Ukrainian online service to disseminate air raid alerts

alerts.in.ua is an online service that visualizes information about air alerts and other threats on the map of Ukraine.

== History ==
The idea of the site appeared in the first weeks of the 2022 Russian invasion of Ukraine, during the development of other projects related to alerting the population about alarms.

On March 2, 2022, the "Lviv Siren" bot was created, which reported on air alarms in Lviv on Twitter. Later, the idea arose to monitor alarms all over Ukraine and display them on a map. However, the lack of a single official source reporting alarms made this task much more difficult.

On March 15, 2022, the Ajax Systems company announced the creation of the official Telegram channel "Air Alarm". This channel receives signals from the "Air Alarm" application and instantly publishes messages about the start and end of alarms in different regions of Ukraine. This immediately solved the problem with the source of information and gave impetus to the further implementation of the project.

On March 22, 2022, the first version of the "Air Alarm Map" website was published, located on the war.ukrzen.in.ua domain.

The map quickly gained popularity in social networks. It, like several other similar projects, began to be widely distributed by the mass media: Suspilne, Novyi Kanal, UNIAN, DW, Fakty ICTV, Vikna TV, Ukrainian Radio, STB, Espresso, dev.ua, itc.ua and state bodies: Center for Countering Disinformation at the National Security and Defense Council of Ukraine, Verkhovna Rada of Ukraine, Khmelnytska OVA, etc.

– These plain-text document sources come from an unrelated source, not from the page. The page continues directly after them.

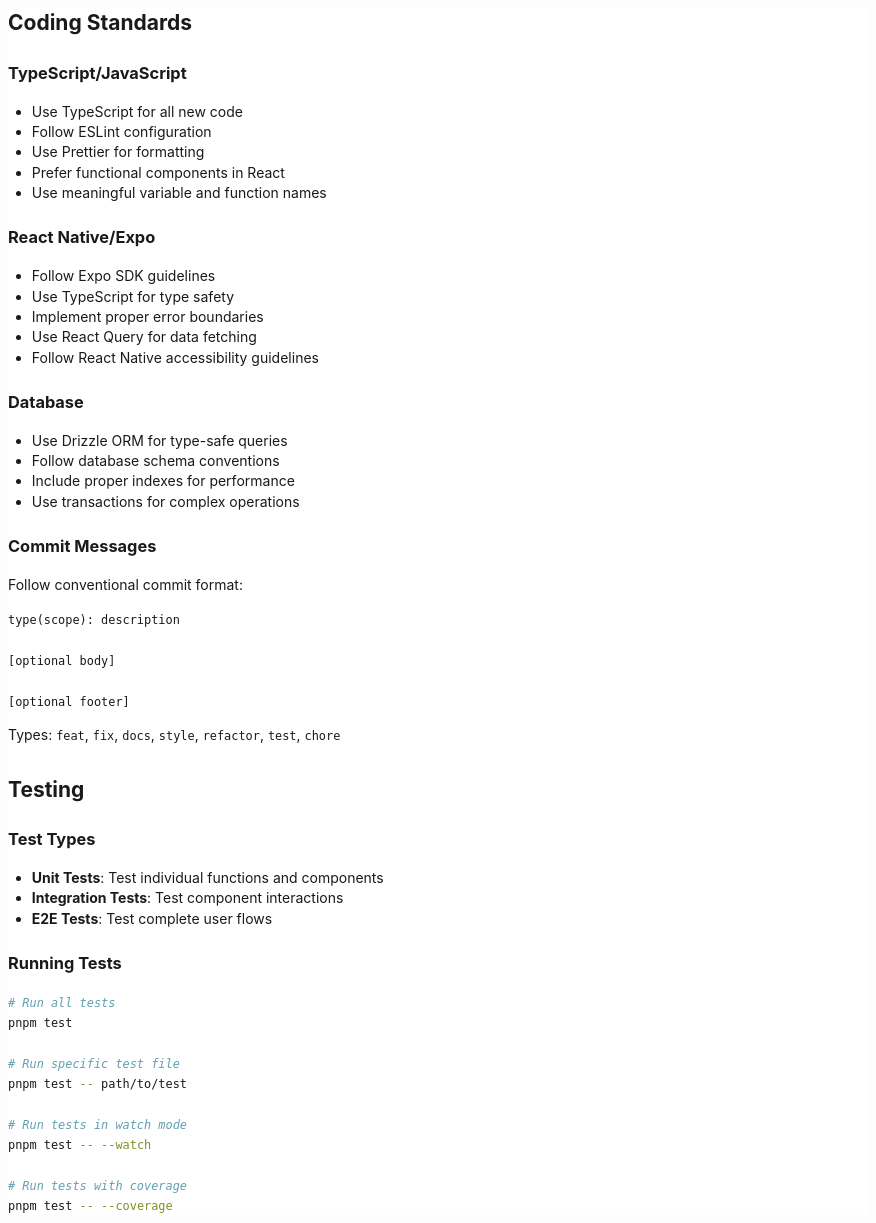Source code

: ## Coding Standards

### TypeScript/JavaScript

- Use TypeScript for all new code
- Follow ESLint configuration
- Use Prettier for formatting
- Prefer functional components in React
- Use meaningful variable and function names

### React Native/Expo

- Follow Expo SDK guidelines
- Use TypeScript for type safety
- Implement proper error boundaries
- Use React Query for data fetching
- Follow React Native accessibility guidelines

### Database

- Use Drizzle ORM for type-safe queries
- Follow database schema conventions
- Include proper indexes for performance
- Use transactions for complex operations

### Commit Messages

Follow conventional commit format:

```text
type(scope): description

[optional body]

[optional footer]
```

Types: `feat`, `fix`, `docs`, `style`, `refactor`, `test`, `chore`

## Testing

### Test Types

- **Unit Tests**: Test individual functions and components
- **Integration Tests**: Test component interactions
- **E2E Tests**: Test complete user flows

### Running Tests

```bash
# Run all tests
pnpm test

# Run specific test file
pnpm test -- path/to/test

# Run tests in watch mode
pnpm test -- --watch

# Run tests with coverage
pnpm test -- --coverage
```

On April 8, 2022, the site moved to the alerts.in.ua domain, where it is still available today.

On August 25, 2022, the service began monitoring local official channels in addition to the main "Air Alarm".

On September 11, 2022, the English version of the site was published.

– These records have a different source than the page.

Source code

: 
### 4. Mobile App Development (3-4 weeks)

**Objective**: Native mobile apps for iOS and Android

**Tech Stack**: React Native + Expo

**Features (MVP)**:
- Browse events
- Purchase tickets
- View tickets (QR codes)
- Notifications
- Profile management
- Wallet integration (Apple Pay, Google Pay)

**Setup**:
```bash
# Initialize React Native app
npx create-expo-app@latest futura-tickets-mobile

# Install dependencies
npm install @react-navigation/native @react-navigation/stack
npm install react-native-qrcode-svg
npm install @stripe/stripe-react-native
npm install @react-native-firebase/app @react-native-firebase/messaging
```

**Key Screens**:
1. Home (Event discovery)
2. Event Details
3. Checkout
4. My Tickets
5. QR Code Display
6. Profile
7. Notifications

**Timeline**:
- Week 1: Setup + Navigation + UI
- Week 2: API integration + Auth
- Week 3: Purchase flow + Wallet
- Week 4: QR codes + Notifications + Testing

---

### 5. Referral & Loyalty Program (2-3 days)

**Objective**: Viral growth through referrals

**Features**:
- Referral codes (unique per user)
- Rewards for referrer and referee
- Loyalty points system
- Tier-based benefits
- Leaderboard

On March 22, 2023, its own Android application was published.

The project is actively developing and has its own community.

== Description ==
The main part of the site is a map of Ukraine, on which the regions where an air alert or other threats have been declared are highlighted in real time.

As of October 16, 2022, 5 types of threats are supported:

- Air alarm.
- The threat of artillery fire.
- The threat of street fighting.
- Chemical threat.
- Nuclear threat.

Additionally, based on media reports, information is published about other dangerous events, such as explosions, demining, etc.

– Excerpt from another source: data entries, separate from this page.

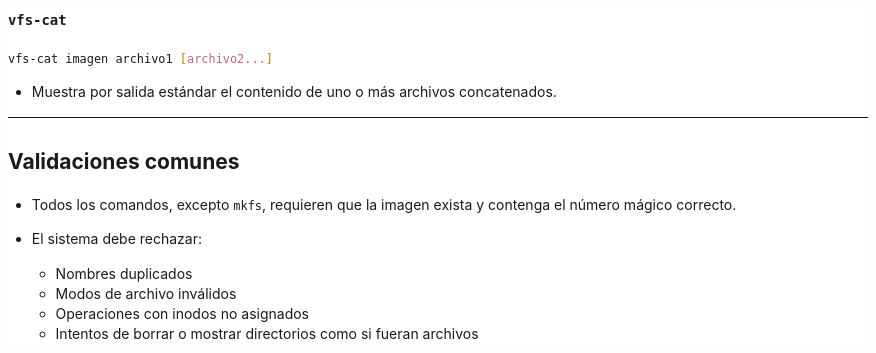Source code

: ### `vfs-cat`

```bash
vfs-cat imagen archivo1 [archivo2...]
```

* Muestra por salida estándar el contenido de uno o más archivos concatenados.

---

## Validaciones comunes

* Todos los comandos, excepto `mkfs`, requieren que la imagen exista y contenga el número mágico correcto.
* El sistema debe rechazar:

  * Nombres duplicados
  * Modos de archivo inválidos
  * Operaciones con inodos no asignados
  * Intentos de borrar o mostrar directorios como si fueran archivos
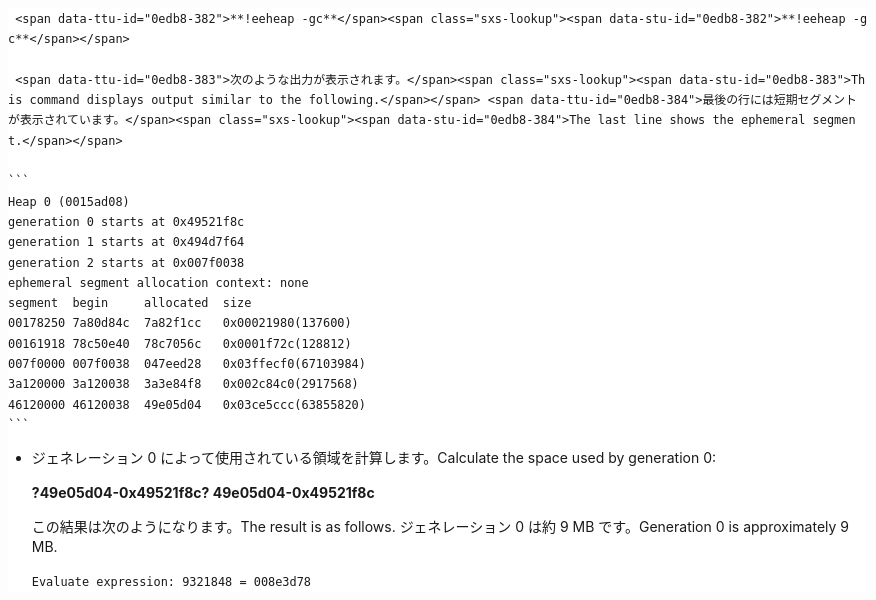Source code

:      <span data-ttu-id="0edb8-382">**!eeheap -gc**</span><span class="sxs-lookup"><span data-stu-id="0edb8-382">**!eeheap -gc**</span></span>  
  
     <span data-ttu-id="0edb8-383">次のような出力が表示されます。</span><span class="sxs-lookup"><span data-stu-id="0edb8-383">This command displays output similar to the following.</span></span> <span data-ttu-id="0edb8-384">最後の行には短期セグメントが表示されています。</span><span class="sxs-lookup"><span data-stu-id="0edb8-384">The last line shows the ephemeral segment.</span></span>  
  
    ```  
    Heap 0 (0015ad08)  
    generation 0 starts at 0x49521f8c  
    generation 1 starts at 0x494d7f64  
    generation 2 starts at 0x007f0038  
    ephemeral segment allocation context: none  
    segment  begin     allocated  size  
    00178250 7a80d84c  7a82f1cc   0x00021980(137600)  
    00161918 78c50e40  78c7056c   0x0001f72c(128812)  
    007f0000 007f0038  047eed28   0x03ffecf0(67103984)  
    3a120000 3a120038  3a3e84f8   0x002c84c0(2917568)  
    46120000 46120038  49e05d04   0x03ce5ccc(63855820)  
    ```  
  
-   <span data-ttu-id="0edb8-385">ジェネレーション 0 によって使用されている領域を計算します。</span><span class="sxs-lookup"><span data-stu-id="0edb8-385">Calculate the space used by generation 0:</span></span>  
  
     <span data-ttu-id="0edb8-386">**?49e05d04-0x49521f8c**</span><span class="sxs-lookup"><span data-stu-id="0edb8-386">**? 49e05d04-0x49521f8c**</span></span>  
  
     <span data-ttu-id="0edb8-387">この結果は次のようになります。</span><span class="sxs-lookup"><span data-stu-id="0edb8-387">The result is as follows.</span></span> <span data-ttu-id="0edb8-388">ジェネレーション 0 は約 9 MB です。</span><span class="sxs-lookup"><span data-stu-id="0edb8-388">Generation 0 is approximately 9 MB.</span></span>  
  
    ```  
    Evaluate expression: 9321848 = 008e3d78  
    ```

There is an option to view the history of announced alarms with links to sources. Alarm statistics for different time periods are also available.

For developers, there is an API that allows to develop third party services based on information about declared alarms directly from the website.

The site is available in Ukrainian, English, Polish and Japanese.

== Use ==
The map is used by:

- To monitor the situation in the country and the region.
- To illustrate the alarms announced in the mass media: TSN, Ukrainian truth, Channel 24, Suspilne, RBC Ukraine, Gromadske, Glavkom.
- As a map of alarms in mobile applications, there is Alarm and AirAlert.
- As an API for its services, including alternative alarm maps, Telegram, Viber channels, Discord bots, IoT projects, etc.

== Statistics ==

- 89.5% of users use the map from a mobile phone, 10% from a PC and 1% from a tablet.
- Top 6 countries by visit: Ukraine, United States, Poland, Germany, Great Britain and Japan.

== Alternative projects ==
eMap was created by the developer Vadym Klymenko. AlarmMap is an online from the Ukrainian office of Agroprep. The official map of air alarms was developed by Ajax Systems together with the developer Artem Lemeshev, Stfalcon with the support of the Ministry of Statistics.